La Comisión Ejecutiva de la FSS-CCOO de Castilla-La Mancha ha aprobado una Resolución en la que manifiesta su desacuerdo y oposición a la decisión adoptada por la Consejerías de permitir la objeción de conciencia para la realización de interrupciones voluntarias del embarazo a los y las Médicos de Familia.

Entiende la Comisión Ejecutiva que de la Ley no se desprende la posibilidad de objeción de estos profesionales, a los cuales encomienda funciones de información incluidas en su tarea fundamental de promoción de la salud.

E n este sentido, le preocupa fundamentalmente cómo se va a garantizar la igualdad de acceso a la prestación reconocida por la Ley, especialmente si se producen objeciones mayoritarias en algunos centros de salud, o en el caso de consultorios de localidades donde se pasa la consulta en solitario.

La comisión Ejecutiva de la ha aprobado la siguiente Resolución y la difusión pública de la misma.

“La Federación de Sanidad y Sectores sociosanitarios de CC.OO. de Castilla-La Mancha se muestra preocupada por la decisión adoptada por la Consejería de Salud y Bienestar Social de permitir la declaración de objeción de conciencia para la realización de la interrupción voluntaria del embarazo a los y las profesionales médicos de Atención Primaria.

En la FSS-CCOO entendemos que esta medida no se ajusta a lo dispuesto por la Ley Orgánica 2/2010, de salud sexual y reproductiva y de la interrupción voluntaria del embarazo y supone, en la práctica, una limitación del acceso a las mujeres a esta prestación del Sistema Nacional de Salud. Por este motivo, manifestamos nuestro desacuerdo y oposición a la medida adoptada.

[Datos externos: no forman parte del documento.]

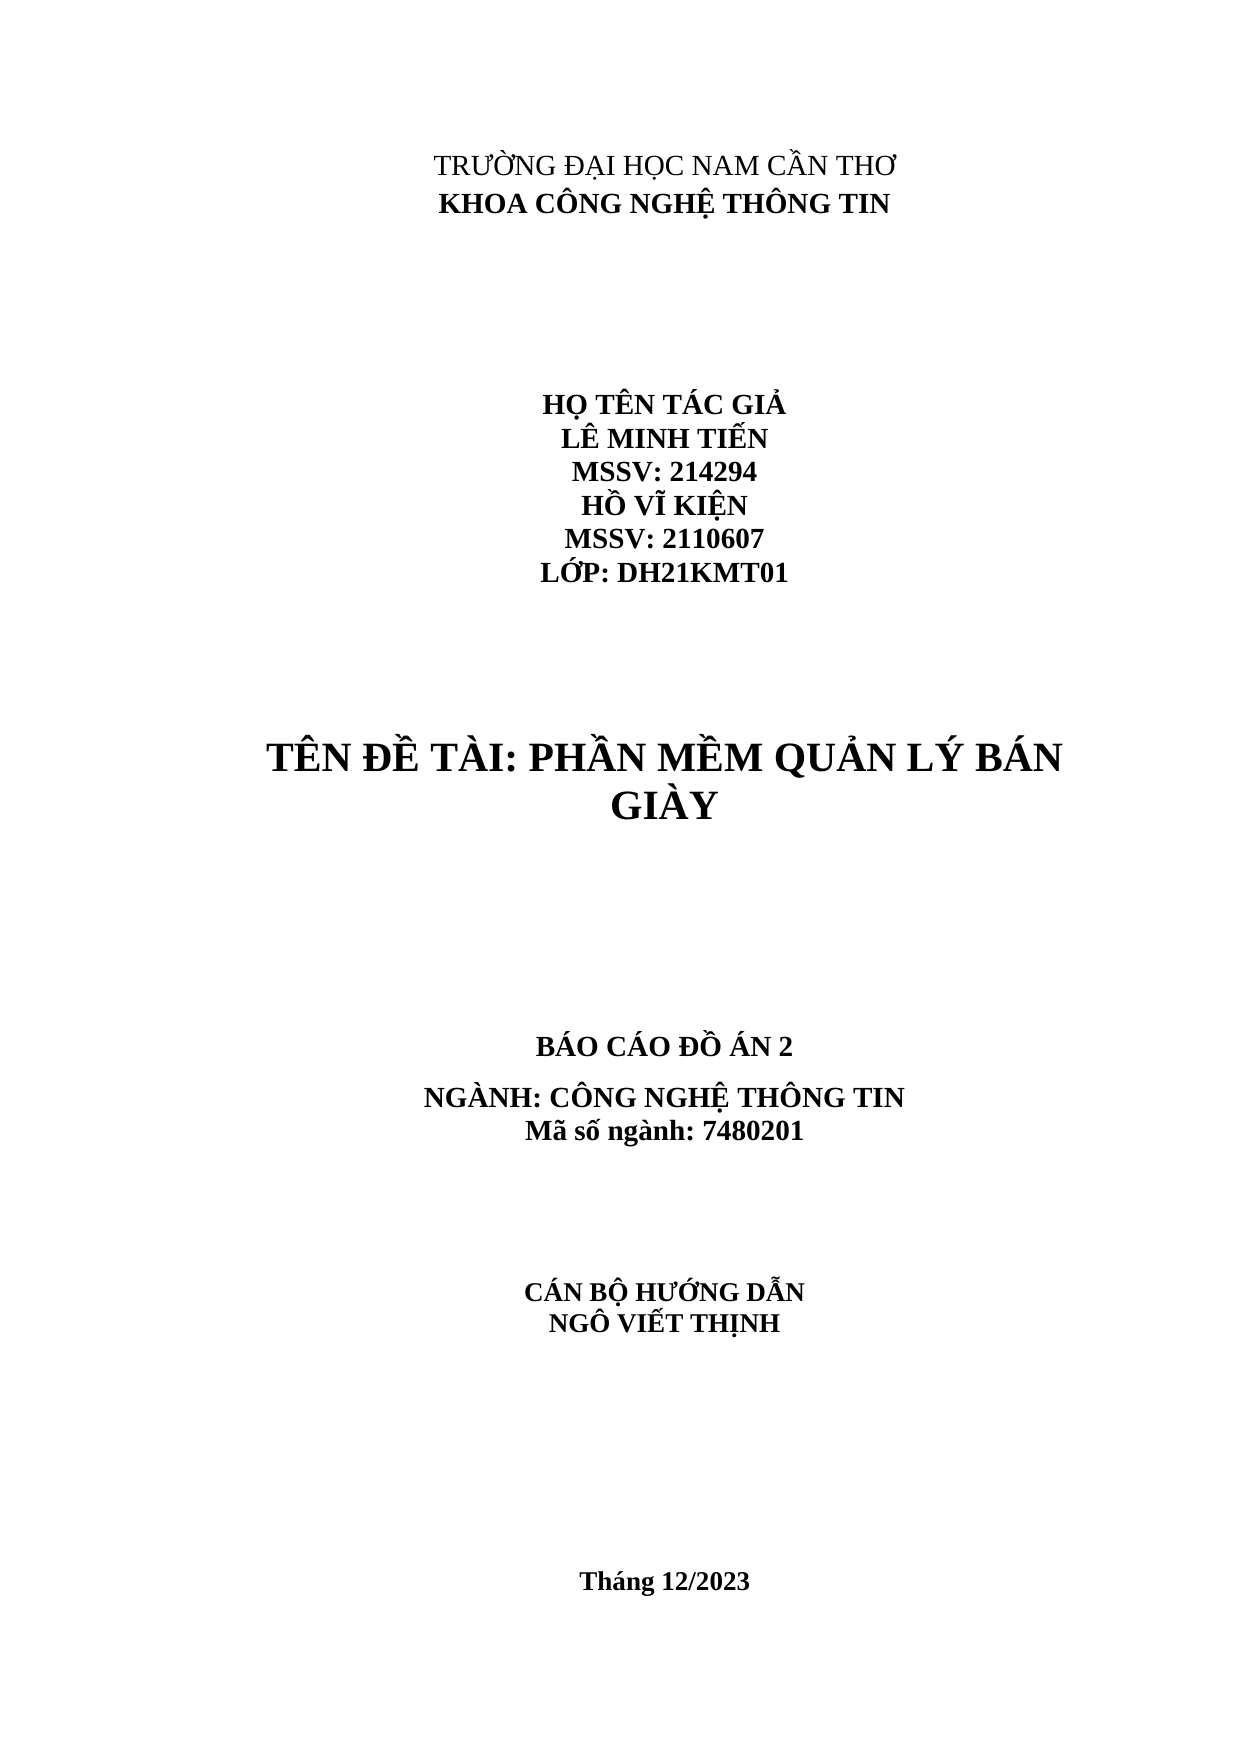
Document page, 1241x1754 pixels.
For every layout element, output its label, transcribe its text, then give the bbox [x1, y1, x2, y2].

De la Ley no se desprende la posibilidad de objeción de estos profesionales porque se entiende que no participan en la realización de las interrupciones voluntarias del embarazo, y que la información ofrecida a las mujeres que están considerando someterse a una IVE entra dentro de las funciones de información, formación y promoción de la salud, fundamentales en la Atención Primaria. La Ley encomienda a los y las profesionales de primaria la información completa sobre todas las posibilidades que en la materia tiene la mujer y sobre las repercusiones que puede tener en la salud someterse o no a una interrupción voluntaria del embarazo. No se condiciona la actuación profesional, la cual no tiene más limitaciones que las deontológicas de estos profesionales.

De igual manera, en el sobre entregado se informa del sistema de protección social y de las ayudas públicas, tanto para las mujeres embarazadas, como para el cuidado y atención de los hijos.

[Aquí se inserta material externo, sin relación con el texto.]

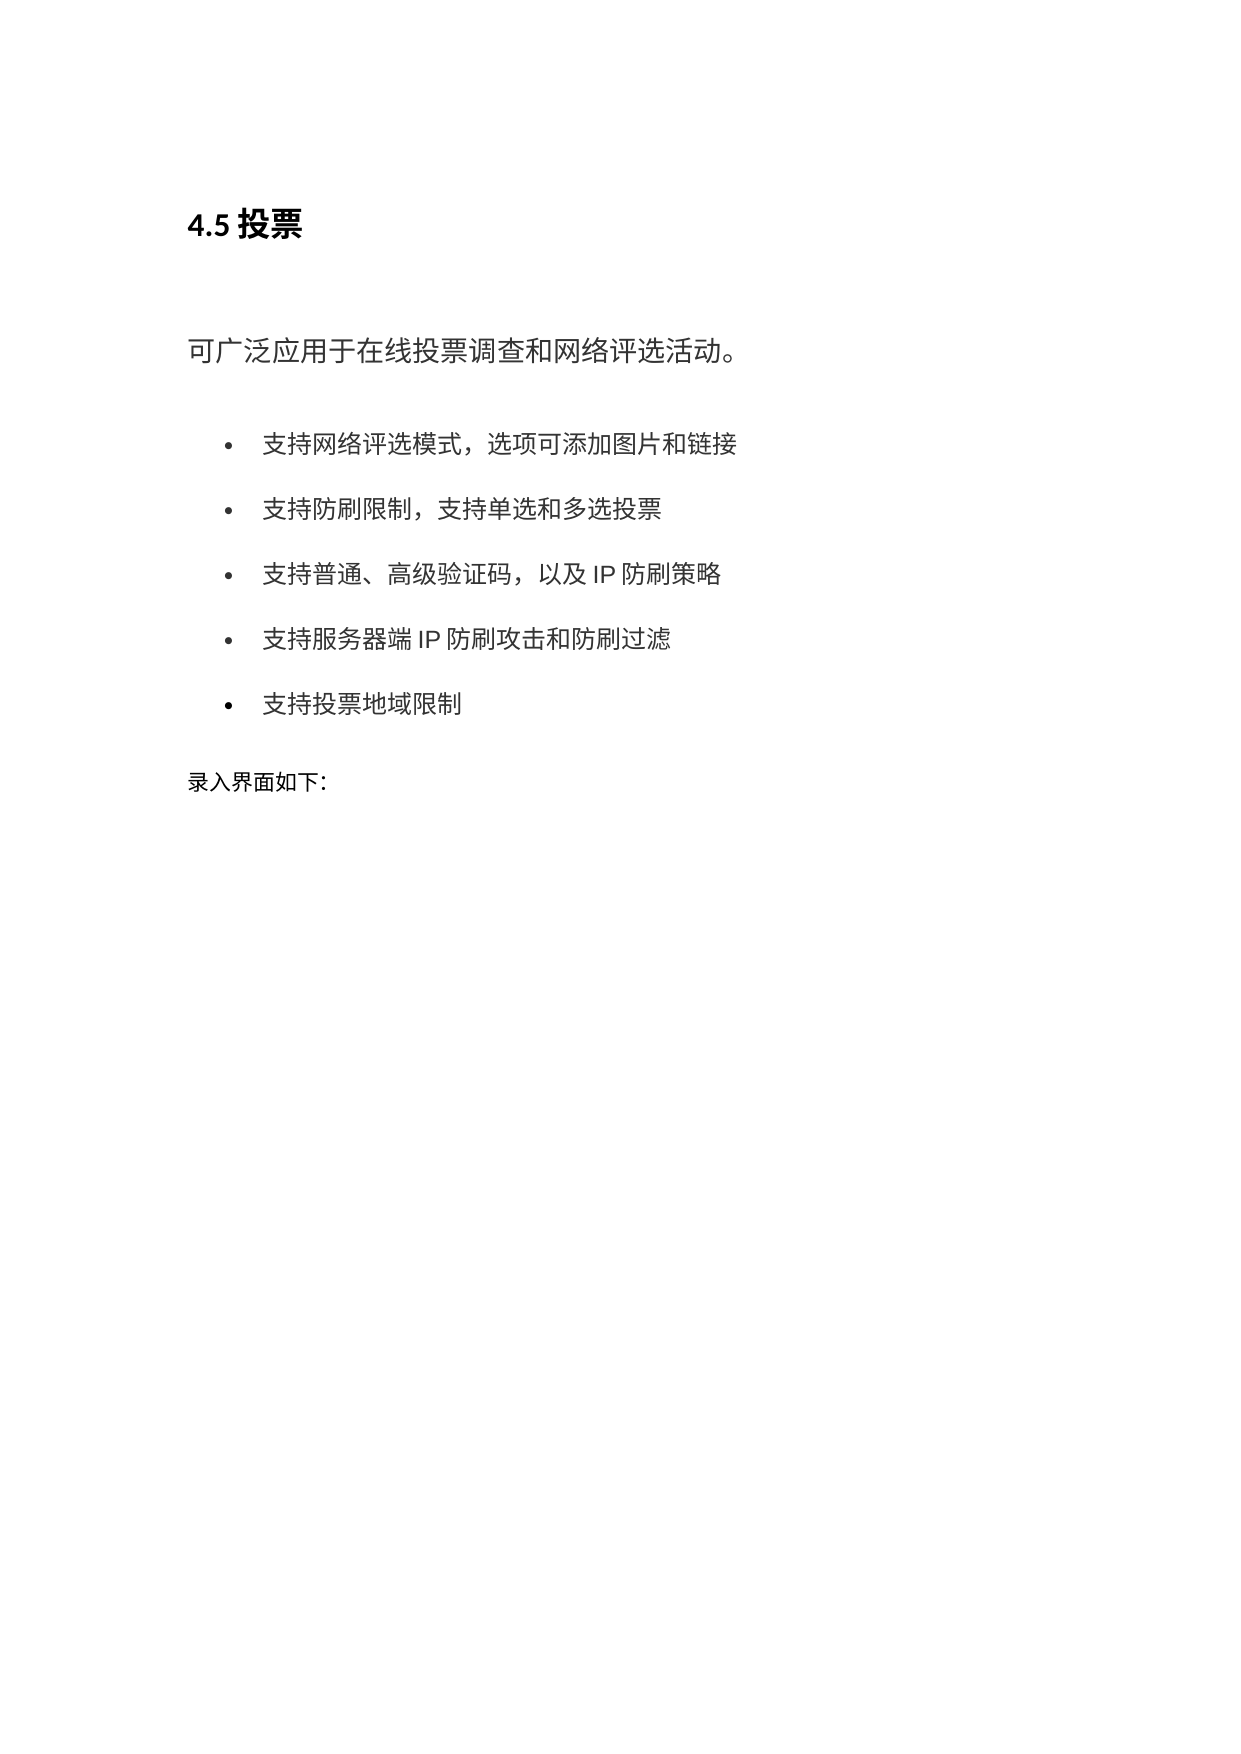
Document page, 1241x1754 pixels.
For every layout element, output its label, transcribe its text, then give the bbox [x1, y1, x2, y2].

Nos preocupa especialmente cómo va a mantener el Sescam la igualdad de acceso a las prestaciones si se producen objeciones mayoritarias en algunos centros de salud, o si la persona que objeta es el o la médico de familia que atiende la consulta programada de un consultorio local en solitario.

Por último, entendemos que la decisión de la Consejería de Salud y Bienestar Social no se ajusta a lo dispuesto por la Ley Orgánica, la cual establece que las condiciones fijadas para la Interrupción voluntaria del embarazo se interpretarán en el modo más favorable para la protección y eficacia de los derechos fundamentales de la mujer que solicita la intervención, en particular, su derecho al libre desarrollo de la personalidad, a la vida, a la integridad física y moral, a la intimidad, a la libertad ideológica y a la no discriminación.”